→ Text shown:

Start of Block

Covid-19: 3 billion people don’t have soap and water at home, says report

at 3:12 pm

New Delhi (NVI): Basic hand hygiene has become one of the fundamental principles to prevent coronavirus from spreading. A critical element of successful virus containment must include frequent handwashing with soap and water.

However, in some parts of the world, the deadly virus threatens the life of millions of people, just for a lack of soap and clean water.

As per the latest estimates by the WHO/UNICEF Joint Monitoring Programme, three billion people don’t have soap and water at home, 900 million children don’t have soap and water at school, and 40 percent of health care facilities were not equipped to practice hand hygiene.

It is well established that a major vector for transmission is human to human contact as well as human contact with infected surfaces.

According to a report published by United Nations Development Programme (UNDP), based on WHO/UNICEF estimates, there are large inequalities between and within countries with some populations having extremely low coverage of this basic, and vital amenity.

“More than 400 million people in rural India have limited household hygiene facilities while 40 million people in rural areas of the Democratic Republic of Congo have no hygiene facilities at all; 100 percent of rural Gambians have no household hygiene facilities. Globally, 36 percent of schools have no hygiene services; in Yemen, it’s 84 percent,” says the report.

However this lack of access to basic hand hygiene didn’t emerge in the wake of the current pandemic.

End of Block

→ Dataset content:
Start of Block

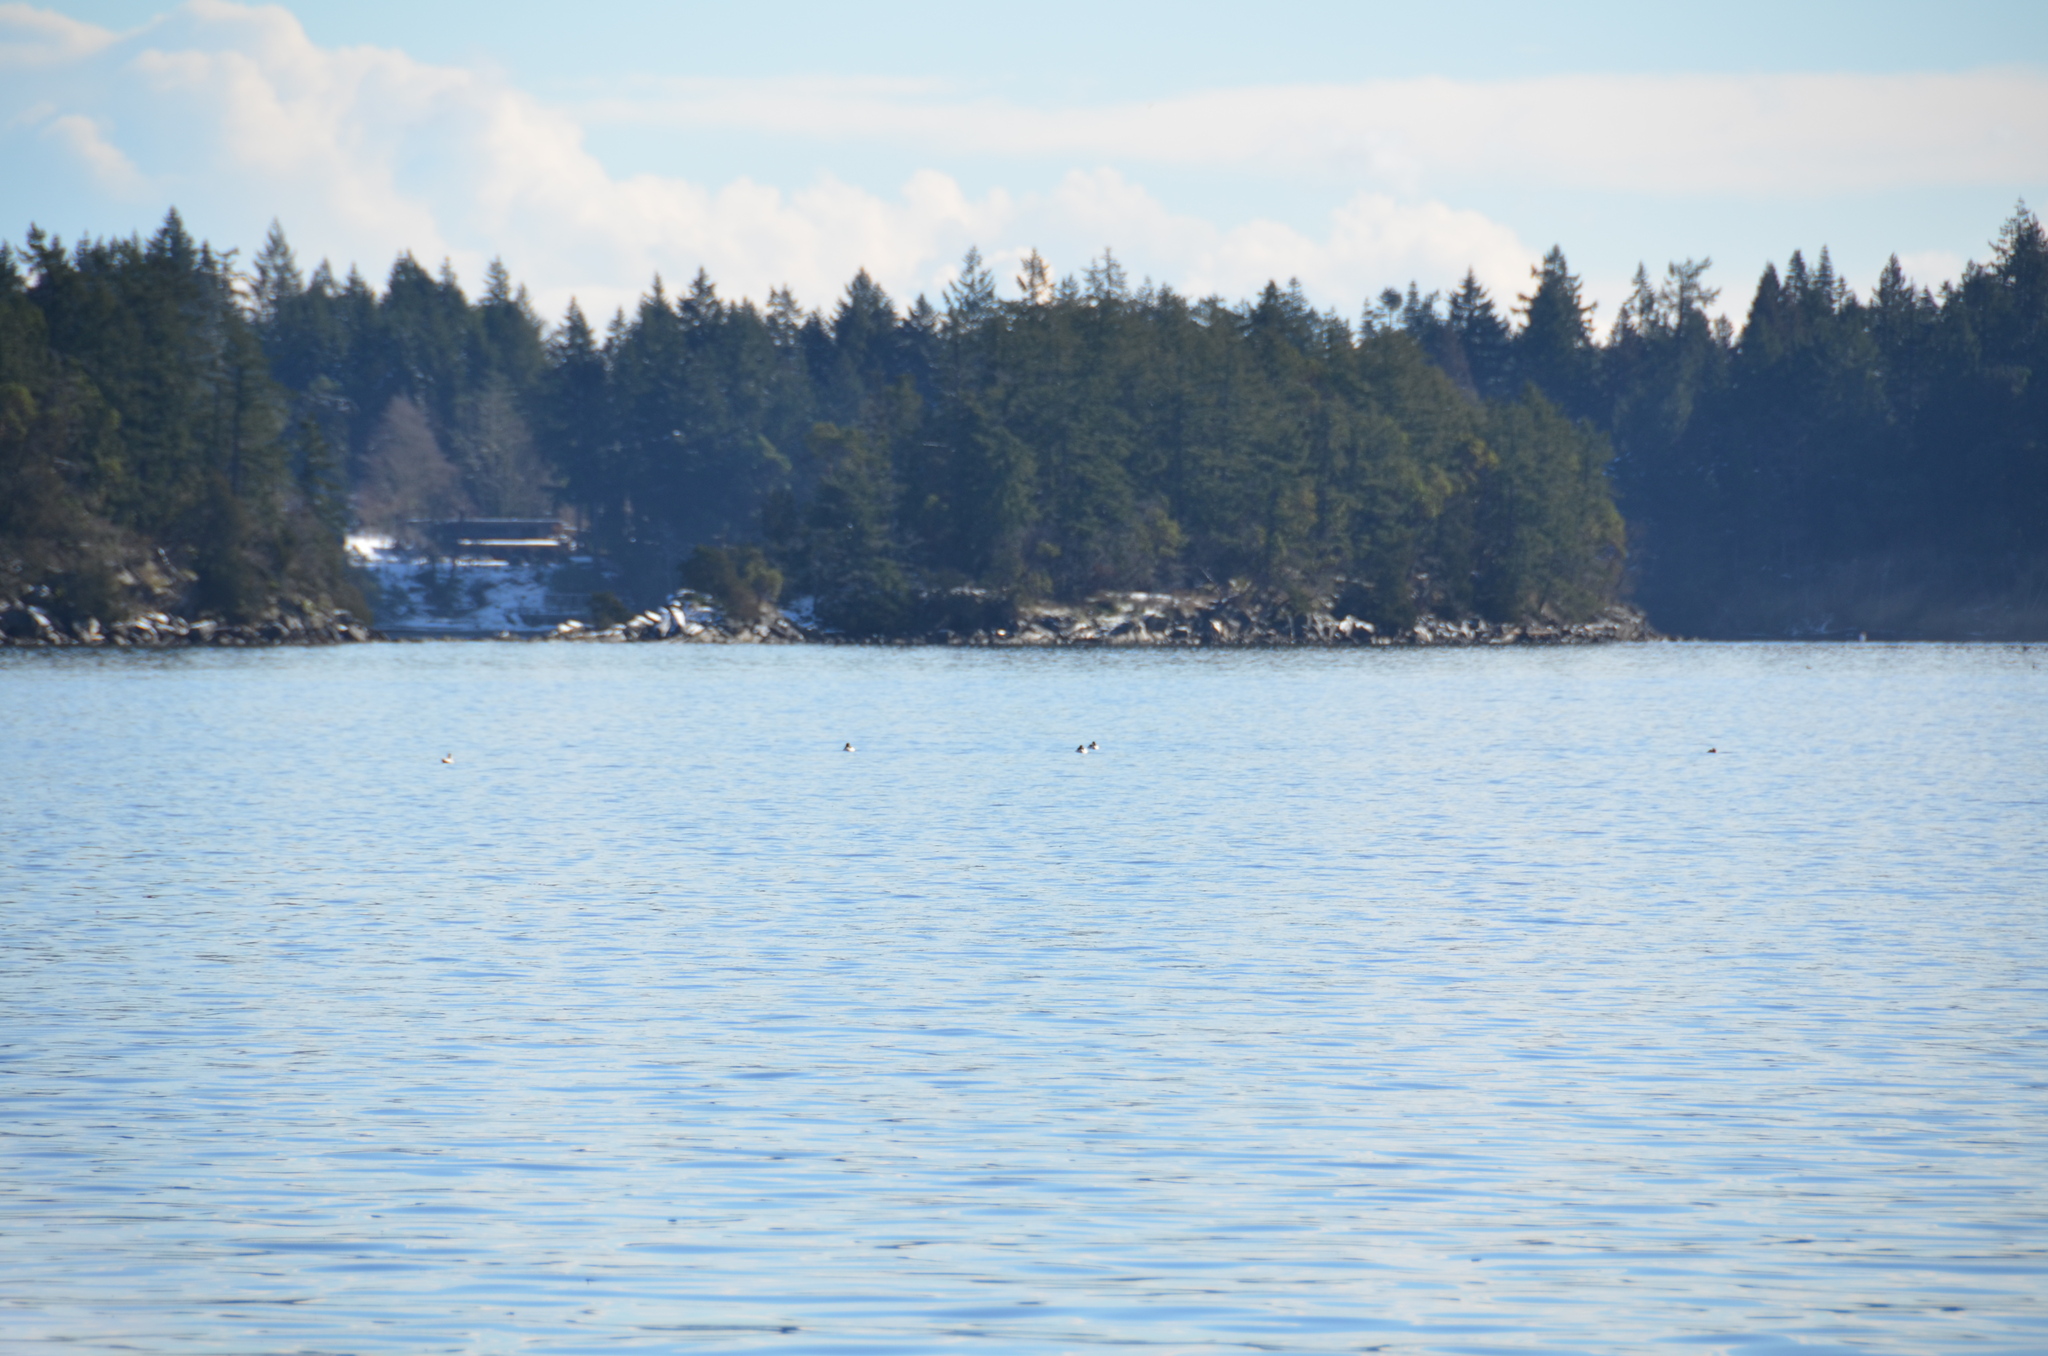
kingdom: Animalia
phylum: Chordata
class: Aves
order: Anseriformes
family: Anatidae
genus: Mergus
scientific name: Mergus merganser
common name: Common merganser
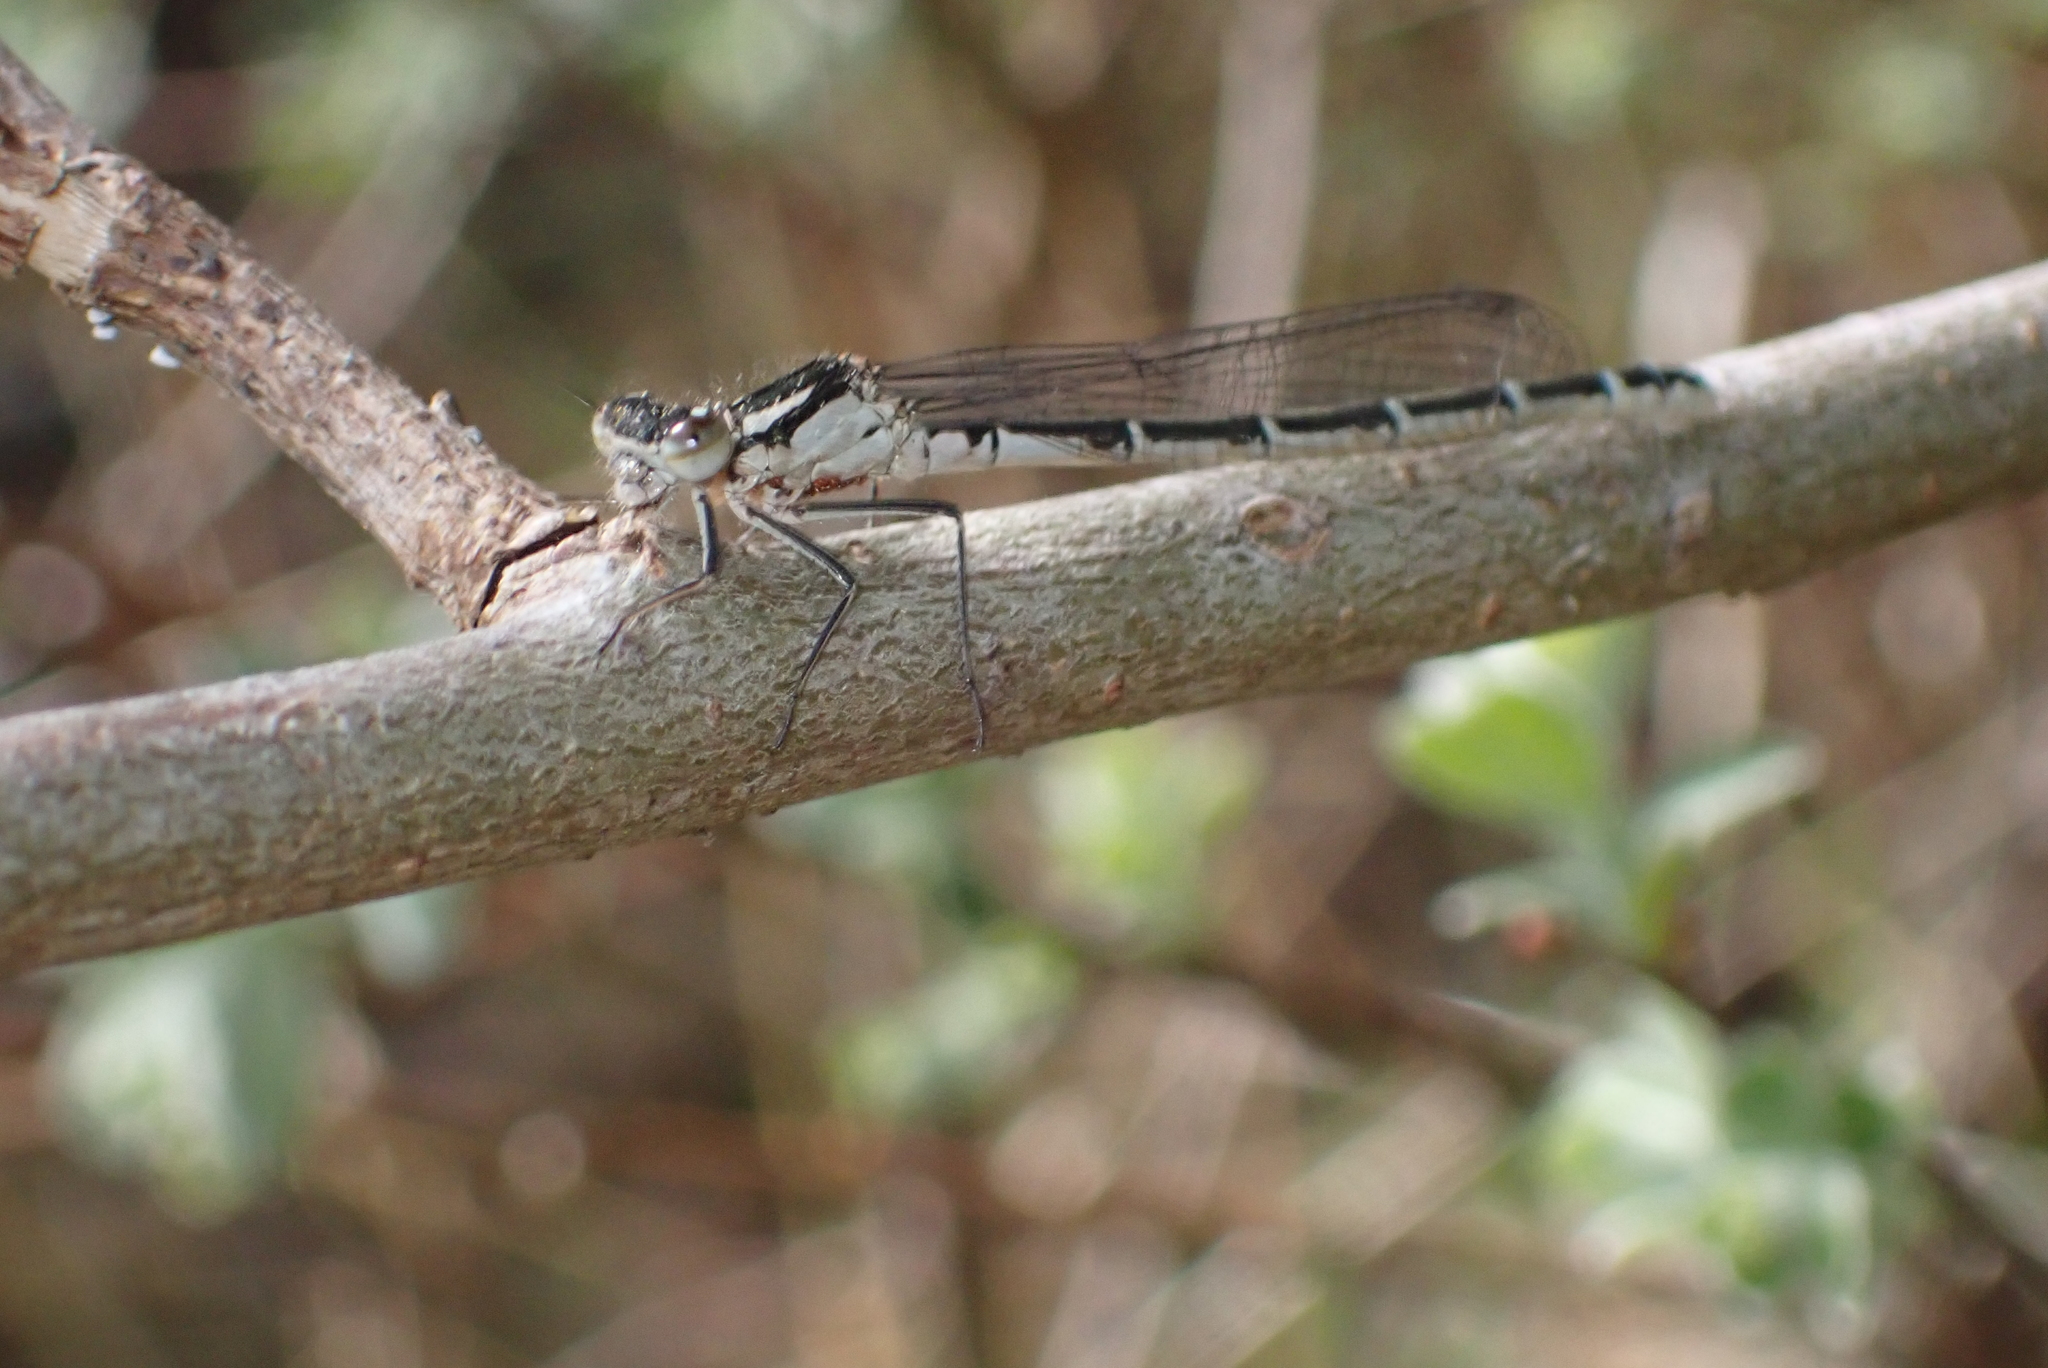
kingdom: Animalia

End of Block

→ What you will do:
A – In the article on soap and water access, what share of schools in Yemen have no hygiene services?
B – Using the article on soap and water access, explain why it says the virus threatens the lives of millions of people in some parts of the world.
C – Extend the article on soap and water access past its final sentence.

→ Answers by item number:
A – 84 percent.

B – The article says that frequent handwashing with soap and water is a critical element of successful virus containment. In some parts of the world, millions of people lack soap and clean water, so the virus threatens their lives.

C –
Even before COVID-19, these gaps in access to hygiene services and safely managed drinking water and sanitation services were causing massive harm to people’s health, education, and economic opportunities in many of the world’s developing nations, says the report.

The lack leads to increased incidences of water-borne diseases, particularly diarrhea which killed 829,000 people in 2016.

Diseases like these also keep millions of children out of school and diminish women’s opportunities to create new economic enterprises. Overall, it’s estimated that even before COVID-19, inadequate hand hygiene resulted in nearly 300,000 deaths annually, with the majority of deaths being among children younger than five.

Even before COVID-19, the World Health Organization estimated that universal access to safe drinking water and adequate sanitation and hygiene would reduce the global disease burden by about 10 percent.

The report further states that in urban areas, for every USD 1 invested in basic sanitation, the return in saved medical costs and increased productivity is USD 2.5 while in rural areas, each USD 1 invested returns on average more than USD 5.

Through programmes such as GoAL-WaSH and its Climate Change Adaptation portfolio, UNDP is playing an active role in helping countries improve access to safely managed water, sanitation and hygiene.

GoAL-WaSH has supported the post-conflict government in Liberia to set up a national regulatory body for the water supply and sanitation sectors.

In the Maldives, a project financed by the Green Climate Fund will bring safe drinking water to more than 100,000 people across 49 of the Outer Islands.